Vooral met het optreden van Don Moen in de Veluwehal met 5000 man had ik dus Linearray verwacht maar er hingen gewoon drie MB 15 per kant en een 8 tal MB 18's op de grond. Een paar MB 10's als frontfills en de hele zaal, tot achterin toe, was prima bedient. Op het balkonnetje heb ik nog 105 DB gemeten en tijdens de soundcheck 115 db. Meer dan genoeg power dus.

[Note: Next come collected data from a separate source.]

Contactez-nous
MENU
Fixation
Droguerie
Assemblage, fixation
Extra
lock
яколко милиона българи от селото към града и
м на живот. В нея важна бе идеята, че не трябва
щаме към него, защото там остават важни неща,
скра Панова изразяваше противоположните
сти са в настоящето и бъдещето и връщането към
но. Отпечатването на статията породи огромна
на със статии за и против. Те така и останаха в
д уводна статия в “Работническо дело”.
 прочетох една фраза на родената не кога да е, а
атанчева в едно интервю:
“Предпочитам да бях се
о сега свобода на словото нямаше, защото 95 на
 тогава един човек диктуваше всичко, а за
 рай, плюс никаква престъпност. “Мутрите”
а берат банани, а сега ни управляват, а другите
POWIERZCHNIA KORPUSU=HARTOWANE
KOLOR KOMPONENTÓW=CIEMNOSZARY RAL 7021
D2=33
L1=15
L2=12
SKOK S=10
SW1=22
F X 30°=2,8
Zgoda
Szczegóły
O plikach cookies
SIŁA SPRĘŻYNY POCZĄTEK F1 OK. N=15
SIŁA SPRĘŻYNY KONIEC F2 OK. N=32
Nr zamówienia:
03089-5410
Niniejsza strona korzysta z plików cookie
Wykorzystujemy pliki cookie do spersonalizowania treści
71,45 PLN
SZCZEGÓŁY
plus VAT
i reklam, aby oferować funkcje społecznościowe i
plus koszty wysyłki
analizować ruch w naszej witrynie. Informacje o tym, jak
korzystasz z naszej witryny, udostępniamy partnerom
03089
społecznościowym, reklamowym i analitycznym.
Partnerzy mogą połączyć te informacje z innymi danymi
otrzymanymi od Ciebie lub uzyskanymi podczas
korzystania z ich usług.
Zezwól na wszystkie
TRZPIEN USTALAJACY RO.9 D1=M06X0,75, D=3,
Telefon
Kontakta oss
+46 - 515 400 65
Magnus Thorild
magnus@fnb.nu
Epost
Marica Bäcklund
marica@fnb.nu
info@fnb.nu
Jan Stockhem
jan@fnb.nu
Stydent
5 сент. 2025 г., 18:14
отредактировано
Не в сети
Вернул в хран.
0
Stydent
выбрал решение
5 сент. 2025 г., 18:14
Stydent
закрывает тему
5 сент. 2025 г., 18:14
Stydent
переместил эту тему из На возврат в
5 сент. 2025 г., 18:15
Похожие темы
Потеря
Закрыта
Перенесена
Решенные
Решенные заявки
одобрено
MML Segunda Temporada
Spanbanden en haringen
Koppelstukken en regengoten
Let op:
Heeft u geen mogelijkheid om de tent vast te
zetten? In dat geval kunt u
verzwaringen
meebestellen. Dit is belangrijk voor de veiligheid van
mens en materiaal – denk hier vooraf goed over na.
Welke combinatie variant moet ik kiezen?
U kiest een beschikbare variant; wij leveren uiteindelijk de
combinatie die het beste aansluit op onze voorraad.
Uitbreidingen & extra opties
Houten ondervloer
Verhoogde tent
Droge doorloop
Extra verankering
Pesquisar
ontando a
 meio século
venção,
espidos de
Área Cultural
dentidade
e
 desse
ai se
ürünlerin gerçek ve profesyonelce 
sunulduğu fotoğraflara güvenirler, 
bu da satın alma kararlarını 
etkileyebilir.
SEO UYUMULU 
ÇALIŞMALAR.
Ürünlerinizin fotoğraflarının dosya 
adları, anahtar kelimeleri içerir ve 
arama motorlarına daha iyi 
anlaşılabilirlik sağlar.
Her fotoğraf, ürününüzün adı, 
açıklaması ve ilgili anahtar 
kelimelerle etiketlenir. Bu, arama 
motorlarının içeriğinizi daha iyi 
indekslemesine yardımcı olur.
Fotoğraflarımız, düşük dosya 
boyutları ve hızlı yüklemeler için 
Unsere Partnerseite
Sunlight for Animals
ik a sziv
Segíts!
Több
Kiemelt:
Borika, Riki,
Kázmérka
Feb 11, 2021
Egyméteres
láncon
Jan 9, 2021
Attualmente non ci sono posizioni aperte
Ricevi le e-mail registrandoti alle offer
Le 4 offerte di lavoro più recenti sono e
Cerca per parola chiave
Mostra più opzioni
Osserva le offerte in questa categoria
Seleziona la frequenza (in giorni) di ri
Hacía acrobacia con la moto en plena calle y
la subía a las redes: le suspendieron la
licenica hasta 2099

Ga vooral eens luisteren bij Hof of ergens anders voordat je gaat zitten zeuren over iets wat je waarschijnlijk helemaal niet gehoord hebt!!

----------


## laptop

@ iGiCowboy

ik heb met die floor monitors van MB gewerkt tijdens rock e.d. die monitors haden een meer dan goed geluid en ook goed hard.  :Stick Out Tongue: 

op dat evenement waar ik was hadden we verder 2 18"subs en 4 12"tops, ik kan iedereen vertellen dat dit geluid meer dan goed was. want later op de avond was er ook nog een optreden van de "party squad" zij hadden van een fries verhuurbedrijf hun geluids instalatie (zelfde als Tiesto). :Confused:  :Confused:  
dit was in de ze zaal echt niet om aan te horen, ik had ze liever over de MB instalatie gehad. maar dat wouden zij niet, en je moet ze ook niet tegen spreken. maar to the point, je kunt zeggen over MB wat je wilt maar het hoort absoluut bij de top.  :Big Grin:  :Big Grin:  :Big Grin: 

mvg.

ps. het MB spul kwam van HOF.

----------


## ASV

[QUOTE=geenstijl21;483429]Hof is wel ver rijden naar het hoge noorden. Nogmaals de prijs/kwaliteit is redelijk.....Over smaak valt heerlijk te twisten. 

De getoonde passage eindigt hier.